In recent years a range of companies and major economies like the U.S. have laid out goals to ramp up floating wind installations.

Equinor, a major player in the fossil fuel industry, describes the turbines at Hywind Tampen as being “mounted on floating concrete structures with a common anchoring system.”

Alongside Equinor, partners in the Hywind Tampen project include Vår Energi, INPEX Idemitsu, Petoro, Wintershall Dea and OMV.

The project off Norway’s coast marks Equinor’s latest move in the floating wind sector. Back in 2017, it started operations at Hywind Scotland, a five-turbine, 30 MW facility it calls the planet’s first floating wind farm.

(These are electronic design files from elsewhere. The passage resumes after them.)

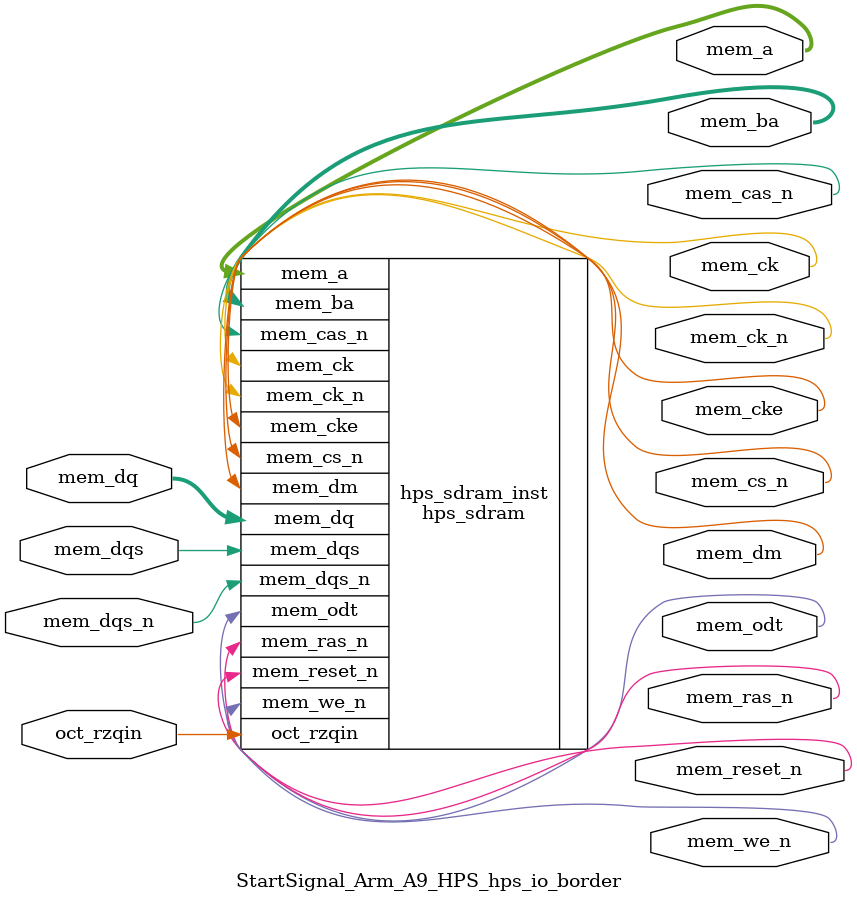
<source format=sv>


module StartSignal_Arm_A9_HPS_hps_io_border(
// memory
  output wire [13 - 1 : 0 ] mem_a
 ,output wire [3 - 1 : 0 ] mem_ba
 ,output wire [1 - 1 : 0 ] mem_ck
 ,output wire [1 - 1 : 0 ] mem_ck_n
 ,output wire [1 - 1 : 0 ] mem_cke
 ,output wire [1 - 1 : 0 ] mem_cs_n
 ,output wire [1 - 1 : 0 ] mem_ras_n
 ,output wire [1 - 1 : 0 ] mem_cas_n
 ,output wire [1 - 1 : 0 ] mem_we_n
 ,output wire [1 - 1 : 0 ] mem_reset_n
 ,inout wire [8 - 1 : 0 ] mem_dq
 ,inout wire [1 - 1 : 0 ] mem_dqs
 ,inout wire [1 - 1 : 0 ] mem_dqs_n
 ,output wire [1 - 1 : 0 ] mem_odt
 ,output wire [1 - 1 : 0 ] mem_dm
 ,input wire [1 - 1 : 0 ] oct_rzqin
);


hps_sdram hps_sdram_inst(
 .mem_dq({
    mem_dq[7:0] // 7:0
  })
,.mem_odt({
    mem_odt[0:0] // 0:0
  })
,.mem_ras_n({
    mem_ras_n[0:0] // 0:0
  })
,.mem_dqs_n({
    mem_dqs_n[0:0] // 0:0
  })
,.mem_dqs({
    mem_dqs[0:0] // 0:0
  })
,.mem_dm({
    mem_dm[0:0] // 0:0
  })
,.mem_we_n({
    mem_we_n[0:0] // 0:0
  })
,.mem_cas_n({
    mem_cas_n[0:0] // 0:0
  })
,.mem_ba({
    mem_ba[2:0] // 2:0
  })
,.mem_a({
    mem_a[12:0] // 12:0
  })
,.mem_cs_n({
    mem_cs_n[0:0] // 0:0
  })
,.mem_ck({
    mem_ck[0:0] // 0:0
  })
,.mem_cke({
    mem_cke[0:0] // 0:0
  })
,.oct_rzqin({
    oct_rzqin[0:0] // 0:0
  })
,.mem_reset_n({
    mem_reset_n[0:0] // 0:0
  })
,.mem_ck_n({
    mem_ck_n[0:0] // 0:0
  })
);

endmodule


</source>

“With Hywind Tampen, we have shown that we can plan, build and commission a large, floating offshore wind farm in the North Sea,” Equinor’s Siri Kindem, who heads up the firm’s renewables business in Norway, said in a statement.

“We will use the experience and learning from this project to become even better,” she added. “We will build bigger, reduce costs and build a new industry on the shoulders of the oil and gas industry.”

Powering the oil and gas industry

The use of a floating wind farm to help power the fossil fuel industry is likely to spark significant debate at a time when discussions about climate change and the environment are at the front and center of many people’s minds.

This is because fossil fuels’ effect on the environment is considerable. The United Nations says that, since the 19th century, “human activities have been the main driver of climate change, primarily due to burning fossil fuels like coal, oil and gas.”

“Burning fossil fuels generates greenhouse gas emissions that act like a blanket wrapped around the Earth, trapping the sun’s heat and raising temperatures,” it adds.

The stakes are high. Speaking at the COP27 climate change summit in Sharm el-Sheikh, Egypt, last year, the U.N. Secretary General issued a stark warning to attendees.

“We are in the fight of our lives, and we are losing,” Antonio Guterres said.

“Greenhouse gas emissions keep growing, global temperatures keep rising, and our planet is fast approaching tipping points that will make climate chaos irreversible.”